Like then it just did change.
Like now I'm also gonna include the legs just resting.
Yeah,
So there's no place you should rest attention permanently.
But we're gonna keep including areas or experiences.
And they're just really simple.
Just continuing to keep bringing attention to simple,
Really simple experiences.
Even really,
We might think of mundane experiences like the air on the skin,
The sensation.
I always use this one and kind of it's funny is my armpits.
Like there's really nothing to manage in my armpits.
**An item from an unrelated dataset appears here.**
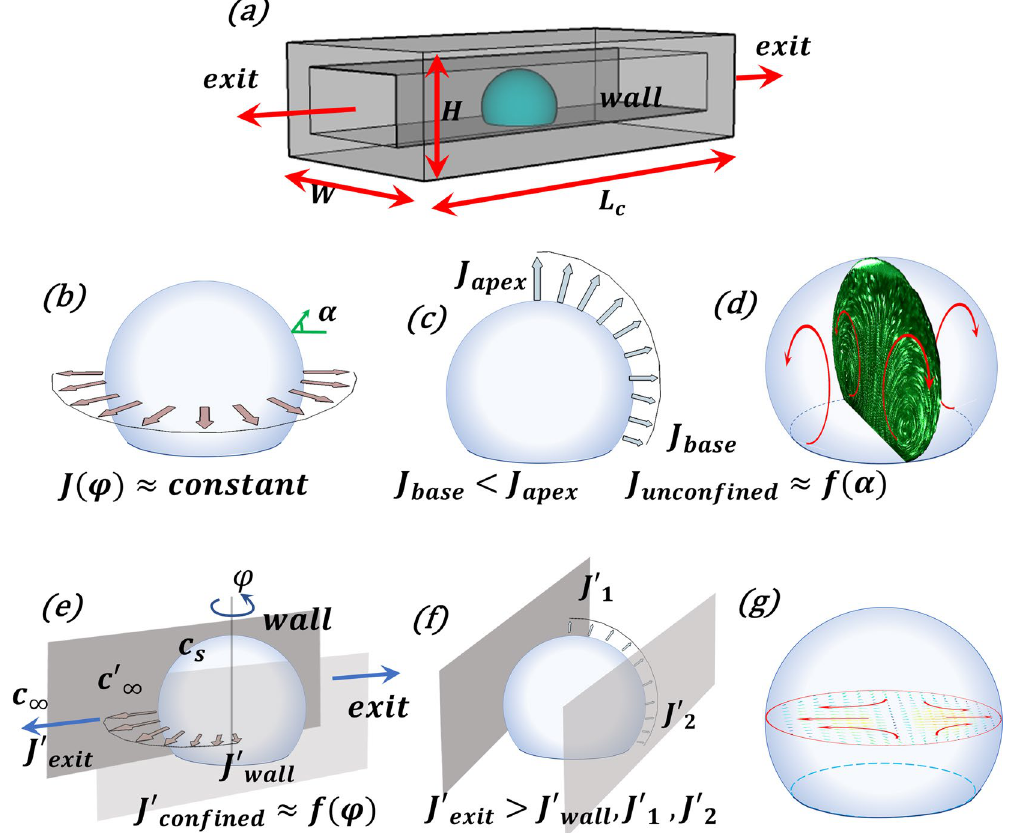
Figure 1. Overview of the experimental conditions. ( a ) Schematic showing the confined droplet. Variation in evaporation flux and flow patterns for unconfined ( b – d ) and confined ( e – g ) droplets. For unconfined droplets, evaporation is uniform in azimuthal direction ( b ) rather than polar direction ( c ) resulting in recirculating toroidal flow ( d ). For confined droplets, evaporation is comparatively more non-uniform in azimuthal direction ( e ) than polar ( f ). This leads to a directional flow from wall to open side ( g ). Arrows around the droplet periphery denote the evaporation flux. Channel top plate is not shown for simplicity. Here, ′ ∞ c : increased vapor concentration in the channel due to entrapment, c ∞ and c s : ambient and saturated vapor concentrations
So sometimes I'll just bring attention there.
Like,
Oh yeah,
That's here too.
So simple.
And I'm gonna be quiet again for just a few more breath cycles just to let attention just rest here and discover,
Just be with what's simple.
The breath,
Be with what's simple.
And we're just reminding ourselves that there's nothing wrong with managing or nothing wrong with analyzing or figuring out.
That's,
You know,
We're planning.
That's an important part of our lives.
And we also just wanna remind ourselves that even in really busy moments,
There's both and happening.
There might be things that we need to be managing,
But there's also likely things that we don't wanna be managing and we don't need to be managing,
I mean.
And we wanna let that part of our brain and nervous system be reminded.
Like,
Oh yeah,
I'm not in complete urgency here.
I'm not in urgency.
I might just have a lot to do,
But I'm not in urgency and I can feel my butt in the chair or I can feel my exhalation.
I can feel my feet resting and I don't need to manage any of that happening.
We include that in our moments as much as we can remember in our days.
So I'm gonna end this recording soon and I hope this will be useful to come back to,
To listen,
To recalibrate and give our managing brains a little bit of a rest and our brains and nervous systems some calibration and some regulation.